MARLENE KUNTZ, Il vile (Consorzio Produttori Indipendenti, 1996)

“Il vile” è un album difficile. Difficile sia per chi lo ascolta, sia per chi lo ha composto. Non doveva essere facile l’approccio con nuovi brani dopo il successo di “Catartica”. Ma il gruppo capitanato da Cristiano Godano, con un nuovo bassista – Dan Solo, di estrazione metal – non teme confronti e parte a raffica, buttandosi a testa bassa in una “mischia gaia di vipere”.

Al centro delle canzoni dei Marlene c’è sempre la figura di Godano, autore di tutti i testi, che passa dalla rabbia di “Retrattile” (“probabilmente meritavo di più”) al mesto ricordo di un incidente stradale nella bellissima “L’agguato”. Le chitarre come al solito sono distorte, mescolate fra loro, quasi ad inseguirsi in riff sempre efficaci e complessi, adornati da un basso potente e continuo e da una batteria originale e spiazzante.

E se nei brani più duri si evince l’asprezza della lingua di Godano – come in “Cenere” e “Overflash” – sono le canzoni d’amore a rilanciare altissimo il nome della band. “Come stavamo ieri”, “L’esangue Deborah” e “Ti giro intorno” sono figlie più che degne dell’ormai storica “Nuotando nell’aria”, anche se il punto più alto dell’intero album è la frastagliata “Ape regina”. Sempre pronta a passare dalla dolcezza alla rabbia, la voce di Godano raggiunge qui i suoi picchi, mentre il contorno sonoro è straordinariamente aderente alla filosofia del gruppo, e il ritornello irrompe improvvisamente a spiazzarci, dolce nella sua straziante atrocità (“posso fare fuori parti di voi con facilità, la mostruosità di ciò ravviva la parte cattiva che non ho avuto mai”) e alla fine Godano si svela: nasconderà con dolcezza il vuoto che è intorno, e che altri non è se non il ricordo.

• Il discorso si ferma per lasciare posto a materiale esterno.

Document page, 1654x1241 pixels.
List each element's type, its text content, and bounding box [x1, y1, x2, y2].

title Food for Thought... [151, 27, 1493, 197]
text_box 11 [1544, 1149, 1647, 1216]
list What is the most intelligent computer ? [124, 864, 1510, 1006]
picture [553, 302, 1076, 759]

Un innesto quasi punk con “E non cessa di girare la mia testa in mezzo al mare” e poi via alla distorsione, al marchio di fabbrica, via al “Vile”: «onorate il vile!», sì, onoratelo, perché altri non è se non «ordito, trama stoffa e seta». Musica tessuta coma una trama, ora distorta ora morbida come seta, i cui fili però provengono da altre nobili matasse. Perché ancora rimangono stralci di Sonic Youth, di CSI, di Butthole Surfers, di Einsturzende Neubauten, ma ora i Marlene Kuntz sono più consapevoli, ora sono loro a dover essere imitati.